Anos depois, já em Nova York, Harold (agora um advogado) e Burt (um cirurgião plástico) concordam em investigar a morte do general que os apresentou e falecera de forma suspeita o suficiente para que sua filha (Taylor Swift) contratasse a dupla, mas eles acabam sendo incriminados no processo e se tornam os principais suspeitos, é aí que se reúnem com Valerie novamente, numa trama que se estende e enrola cada vez mais.

Antes de Nova York, a história já era ampla e com um número expressivo de personagens, mas isso só se amplifica depois do reencontro do trio e a sensação que temos é que um novo, e cada vez mais caricato, personagem surge a cada cena. Eles não são personagens desinteressantes, são todos interpretados por atores extremamente qualificados e conhecidos, como Zoe Saldana, Rami Malik, Chris Rock, Mike Myers, Anya Taylor-Joy e muitos outros, chegando até mesmo à uma participação de Robert De Niro, um colaborar já costumeiro de David O. Russell, mas são tantos talentos e tantos personagens, além de todas as situações bizarras (ainda que por vezes divertidas), que o enredo transborda o filme e nos impede de focar em uma trama específica.

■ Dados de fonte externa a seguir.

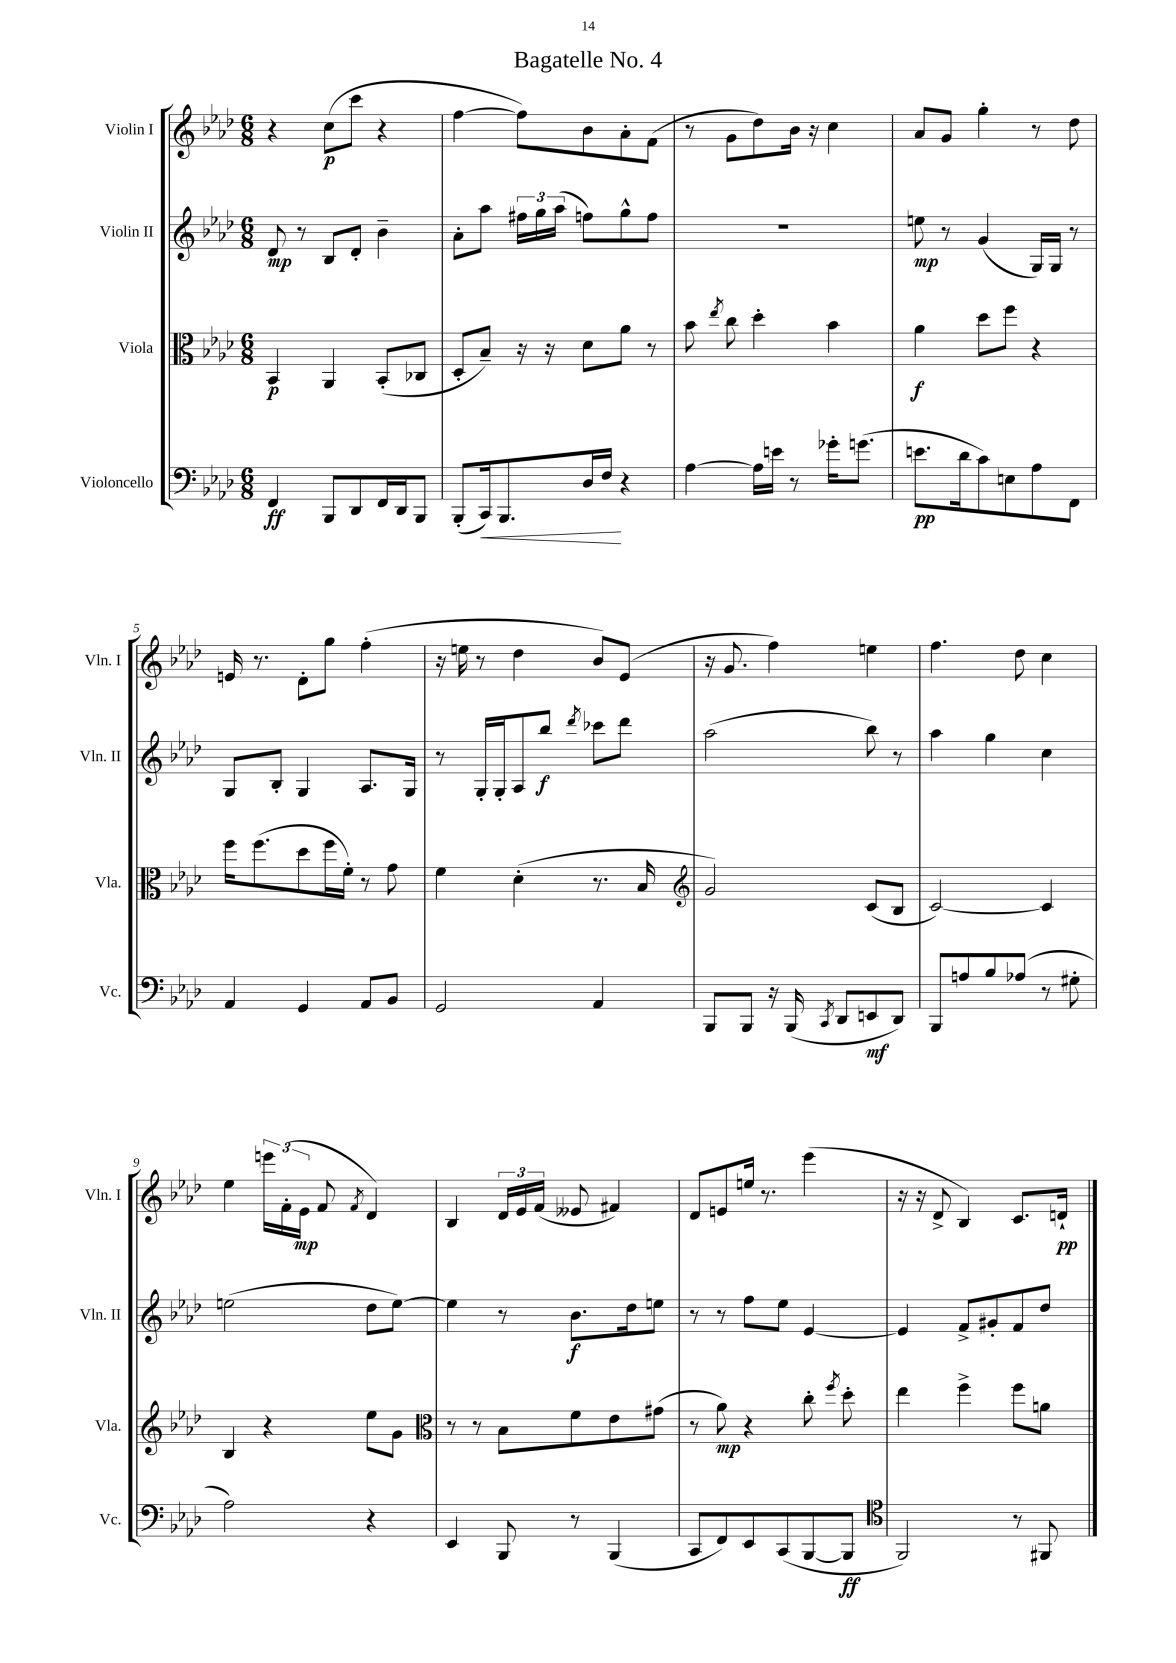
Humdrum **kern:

**kern	**dynam	**kern	**dynam	**kern	**dynam	**kern	**dynam
*part4	*part4	*part3	*part3	*part2	*part2	*part1	*part1
*staff4	*staff4	*staff3	*staff3	*staff2	*staff2	*staff1	*staff1
*I"Violoncello	*	*I"Viola	*	*I"Violin II	*	*I"Violin I	*
*I'Vc.	*	*I'Vla.	*	*I'Vln. II	*	*I'Vln. I	*
*clefF4	*	*clefC3	*	*clefG2	*	*clefG2	*
*k[b-e-a-d-]	*	*k[b-e-a-d-]	*	*k[b-e-a-d-]	*	*k[b-e-a-d-]	*
*M6/8	*	*M6/8	*	*M6/8	*	*M6/8	*
=1	=1	=1	=1	=1	=1	=1	=1
4FF/	ff	4BB-/	p	8d-/	mp	4r	.
.	.	.	.	8r	.	.	.
8BBB-/L	.	4AA-/	.	8B-/L	.	(8cc\L	p
8DD-/	.	.	.	8d-'/J	.	8ccc\J	.
16FF/L	.	(8BB-'/L	.	4b-~\	.	4r	.
16DD-/J	.	.	.	.	.	.	.
8BBB-/J	.	8C-X/J	.	.	.	.	.
=2	=2	=2	=2	=2	=2	=2	=2
(8BBB-'/L	.	8D-'/L	.	8a-'\L	.	[4ff\	.
!	!LO:HP:b	!	!	!	!	!	!
16CC/k)	<	8B-~/J)	.	8aa-\J	.	.	.
8.BBB-/	.	.	.	.	.	.	.
.	.	16r	.	24ff#X\LL	.	8ff\L])	.
.	.	.	.	24gg\	.	.	.
.	.	16r	.	.	.	.	.
.	.	.	.	(24aa-\JJ	.	.	.
16D-/L	.	8d-\L	.	8ffn\L)	.	8b-\	.
16F/JJ	.	.	.	.	.	.	.
4r	[	8a-\J	.	8gg^^\	.	8a-'\	.
.	.	8r	.	8ff\J	.	(8f\J	.
=3	=3	=3	=3	=3	=3	=3	=3
[4A-\	.	8b-\	.	2.r	.	8r	.
.	.	8qee-/	.	.	.	.	.
.	.	8cc\	.	.	.	8g\L	.
16A-\LL]	.	4dd-'\	.	.	.	8dd-\)	.
16en\JJ	.	.	.	.	.	.	.
8r	.	.	.	.	.	16b-\Jk	.
.	.	.	.	.	.	16r	.
16g-X'\KL	.	4b-\	.	.	.	4cc\	.
(8.gn\J	.	.	.	.	.	.	.
=4	=4	=4	=4	=4	=4	=4	=4
8.en\L	pp	4a-\	f	8een\	mp	8a-/L	.
.	.	.	.	8r	.	8g/J	.
16d-\k	.	.	.	.	.	.	.
8c\)	.	8dd-\L	.	(4g/	.	4gg'\	.
8En\	.	8ff\J	.	.	.	.	.
8A-\	.	4r	.	16G/LL)	.	8r	.
.	.	.	.	16G/JJ	.	.	.
8FF\J	.	.	.	8r	.	8dd-\	.
!!LO:LB:g=z
=5	=5	=5	=5	=5	=5	=5	=5
4AA-/	.	16ff\KL	.	8G/L	.	16en/	.
.	.	(8.ff\	.	.	.	8.r	.
.	.	.	.	8B-'/J	.	.	.
4GG/	.	8dd-\	.	4G/	.	8d-'\L	.
.	.	16ff\L	.	.	.	8gg\J	.
.	.	16f'\JJ)	.	.	.	.	.
8AA-/L	.	8r	.	8.A-/L	.	(4ff'\	.
8BB-/J	.	8g\	.	.	.	.	.
.	.	.	.	16G/Jk	.	.	.
=6	=6	=6	=6	=6	=6	=6	=6
2GG/	.	4f\	.	8r	.	16r	.
.	.	.	.	.	.	16een\	.
.	.	.	.	16G'/LL	.	8r	.
.	.	.	.	16G'/J	.	.	.
.	.	(4d-'\	.	8A-/	.	4dd-\	.
.	.	.	.	8bb-/J	f	.	.
.	.	.	.	8qddd-/	.	.	.
4AA-/	.	8.r	.	8ccc-X\L	.	8b-/L)	.
.	.	.	.	8ddd-\J	.	(8e-/J	.
.	.	16B-/	.	.	.	.	.
=7	=7	=7	=7	=7	=7	=7	=7
*	*	*clefG2	*	*	*	*	*
8BBB-/L	.	2g/)	.	(2aa-\	.	16r	.
.	.	.	.	.	.	8.g/	.
8BBB-/J	.	.	.	.	.	.	.
16r	.	.	.	.	.	4ff\)	.
(16BBB-/	.	.	.	.	.	.	.
8qCC/	.	.	.	.	.	.	.
8DD-/L	.	.	.	.	.	.	.
8EEn/	mf	(8c/L	.	8bb-\)	.	4een\	.
8DD-/J)	.	8B-/J	.	8r	.	.	.
=8	=8	=8	=8	=8	=8	=8	=8
8BBB-/L	.	[2c/)	.	4aa-\	.	4.ff\	.
8An/	.	.	.	.	.	.	.
8B-/	.	.	.	4gg\	.	.	.
(8A-X/J	.	.	.	.	.	8dd-\	.
8r	.	4c/]	.	4cc\	.	4cc\	.
8G#X'\	.	.	.	.	.	.	.
!!LO:LB:g=z
=9	=9	=9	=9	=9	=9	=9	=9
2A-\)	.	4B-/	.	(2een\	.	4ee-\	.
.	.	4r	.	.	.	24eeen\LL	.
.	.	.	.	.	.	(24f'\	.
.	.	.	.	.	.	24e-\JJ	mp
.	.	.	.	.	.	8f/	.
.	.	.	.	.	.	8qf/	.
4r	.	8ee-\L	.	8dd-\L	.	4d-/)	.
.	.	8g\J	.	[8ee\J)	.	.	.
=10	=10	=10	=10	=10	=10	=10	=10
*	*	*clefC3	*	*	*	*	*
4EE-/	.	8r	.	4ee\]	.	4B-/	.
.	.	8r	.	.	.	.	.
8BBB-/	.	8B-\L	.	8r	.	24d-/LL	.
.	.	.	.	.	.	24e-/	.
.	.	.	.	.	.	(24f/JJ	.
8r	.	8f\	.	8.b-\L	f	8e--X/	.
(4BBB-/	.	8e-\	.	.	.	4f#X/)	.
.	.	.	.	16dd-\k	.	.	.
.	.	(8g#X\J	.	8een\J	.	.	.
=11	=11	=11	=11	=11	=11	=11	=11
8CC/L	.	8r	.	8r	.	8d-/L	.
8FF/)	.	8a-\)	mp	8r	.	8en/	.
8EE-/	.	4r	.	8ff\L	.	16een/Jk	.
.	.	.	.	.	.	8.r	.
(8CC/	.	.	.	8ee-\J	.	.	.
[8BBB-/	.	8cc'\	.	[4e-/	.	(4eee-\	.
.	.	8qff/	.	.	.	.	.
8BBB-/J]	ff	8dd-'\	.	.	.	.	.
=12	=12	=12	=12	=12	=12	=12	=12
*clefC4	*	*	*	*	*	*	*
2FF/)	.	4ee-\	.	4e-/]	.	16r	.
.	.	.	.	.	.	16r	.
.	.	.	.	.	.	8d-^/	.
.	.	4ff^\	.	8f^/L	.	4B-/)	.
.	.	.	.	8g#X'/	.	.	.
8r	.	8ff\L	.	8f/	.	8.c/L	.
8FF#X/	.	8an\J	.	8dd-/J	.	.	.
.	.	.	.	.	.	16dn`/Jk	pp
==	==	==	==	==	==	==	==
*-	*-	*-	*-	*-	*-	*-	*-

De baixo de toda a bagunça e nós de “Amsterdam”, é possível entender que a mensagem principal que Russell deseja passar através de seus personagens é a de que, independente dos percalços, o que deve prevalecer sempre é a bondade e os atos de gentileza, o que realmente ressoa, apesar das superficialidades que se sobressaem vez outra. Talvez o principal empecilho do filme seja sua ambição de ser tudo e falar sobre tudo sem uma real intenção de ser algo concreto. Podemos identificar começos de histórias muito bons e personagens e subtramas com potencial, mas eles acabam ofuscados por certos caprichos do diretor.